> DESCRIPTION OF THE TASK: A verbatim reproduction of the lines below, from the line containing "recrutement" through the line containing "В ряде случаев сдерживающее поведение", both ends included, is the whole required output.
== Segment start ==
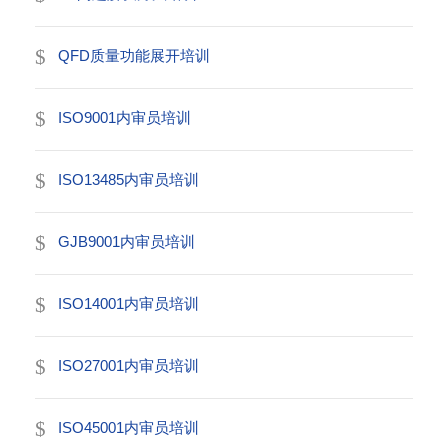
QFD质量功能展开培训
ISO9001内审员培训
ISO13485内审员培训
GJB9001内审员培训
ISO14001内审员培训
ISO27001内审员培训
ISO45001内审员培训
== Segment end ==
== Segment start ==
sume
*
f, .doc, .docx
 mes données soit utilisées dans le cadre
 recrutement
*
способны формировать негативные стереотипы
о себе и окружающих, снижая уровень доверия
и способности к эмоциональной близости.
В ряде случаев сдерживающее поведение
== Segment end ==
> EXPECTED ANSWER:
 recrutement
*
способны формировать негативные стереотипы
о себе и окружающих, снижая уровень доверия
и способности к эмоциональной близости.
В ряде случаев сдерживающее поведение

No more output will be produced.